Work required: Convert the records starting at the line that contains "family: Poaceae" and ending at the line that contains "county / district: Puelin" into a two-column CSV with the headers field and value. Give one row per line, putting each entry in its own quoted field and turning any line breaks into spaces.

Records provided:
┄┄┄┄┄┄

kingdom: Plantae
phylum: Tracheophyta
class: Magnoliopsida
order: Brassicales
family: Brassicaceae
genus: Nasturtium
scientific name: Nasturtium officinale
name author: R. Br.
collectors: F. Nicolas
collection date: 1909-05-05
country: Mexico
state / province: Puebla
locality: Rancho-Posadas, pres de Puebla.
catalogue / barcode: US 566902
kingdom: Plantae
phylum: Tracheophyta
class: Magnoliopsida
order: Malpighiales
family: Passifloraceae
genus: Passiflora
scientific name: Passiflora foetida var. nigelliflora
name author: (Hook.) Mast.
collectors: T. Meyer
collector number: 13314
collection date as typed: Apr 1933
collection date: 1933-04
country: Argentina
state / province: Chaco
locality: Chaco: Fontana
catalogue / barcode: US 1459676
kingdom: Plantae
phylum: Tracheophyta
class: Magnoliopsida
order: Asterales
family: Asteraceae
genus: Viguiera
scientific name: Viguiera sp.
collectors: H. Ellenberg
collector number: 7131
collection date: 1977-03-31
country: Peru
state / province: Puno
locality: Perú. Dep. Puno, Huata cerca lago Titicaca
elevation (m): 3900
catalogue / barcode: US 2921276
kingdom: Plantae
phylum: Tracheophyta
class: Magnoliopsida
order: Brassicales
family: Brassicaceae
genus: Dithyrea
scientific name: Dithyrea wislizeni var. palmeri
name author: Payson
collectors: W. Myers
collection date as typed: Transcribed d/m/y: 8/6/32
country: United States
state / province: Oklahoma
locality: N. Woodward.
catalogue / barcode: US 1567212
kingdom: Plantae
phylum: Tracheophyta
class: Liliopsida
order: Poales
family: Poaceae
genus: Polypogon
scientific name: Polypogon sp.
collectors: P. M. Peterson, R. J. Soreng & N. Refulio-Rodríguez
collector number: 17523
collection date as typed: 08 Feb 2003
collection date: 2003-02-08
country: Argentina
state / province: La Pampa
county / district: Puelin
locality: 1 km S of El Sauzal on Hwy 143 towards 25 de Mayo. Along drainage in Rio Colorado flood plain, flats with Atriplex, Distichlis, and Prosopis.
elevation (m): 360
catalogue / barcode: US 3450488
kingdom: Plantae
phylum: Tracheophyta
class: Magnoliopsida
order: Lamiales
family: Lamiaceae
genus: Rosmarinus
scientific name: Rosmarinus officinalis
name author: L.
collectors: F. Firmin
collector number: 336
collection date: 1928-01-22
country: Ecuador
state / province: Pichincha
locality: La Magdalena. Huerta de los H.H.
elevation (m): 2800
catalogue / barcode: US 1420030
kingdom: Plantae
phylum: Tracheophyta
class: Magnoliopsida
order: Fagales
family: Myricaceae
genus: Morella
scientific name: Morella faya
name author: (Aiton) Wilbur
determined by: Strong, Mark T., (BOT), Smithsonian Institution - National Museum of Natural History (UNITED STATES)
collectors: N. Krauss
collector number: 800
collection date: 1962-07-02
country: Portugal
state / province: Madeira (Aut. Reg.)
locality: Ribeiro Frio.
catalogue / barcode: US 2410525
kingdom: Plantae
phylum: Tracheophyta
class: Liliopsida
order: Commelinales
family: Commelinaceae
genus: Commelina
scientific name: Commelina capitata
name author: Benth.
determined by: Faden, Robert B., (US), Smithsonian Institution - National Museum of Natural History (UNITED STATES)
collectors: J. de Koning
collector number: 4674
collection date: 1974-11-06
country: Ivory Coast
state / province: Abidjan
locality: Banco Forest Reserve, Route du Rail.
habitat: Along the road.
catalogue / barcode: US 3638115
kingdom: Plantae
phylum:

┄┄┄┄┄┄

Result:
field,value
"family:","Poaceae"
"genus:","Polypogon"
"scientific name:","Polypogon sp."
"collectors:","P. M. Peterson, R. J. Soreng & N. Refulio-Rodríguez"
"collector number:","17523"
"collection date as typed:","08 Feb 2003"
"collection date:","2003-02-08"
"country:","Argentina"
"state / province:","La Pampa"
"county / district:","Puelin"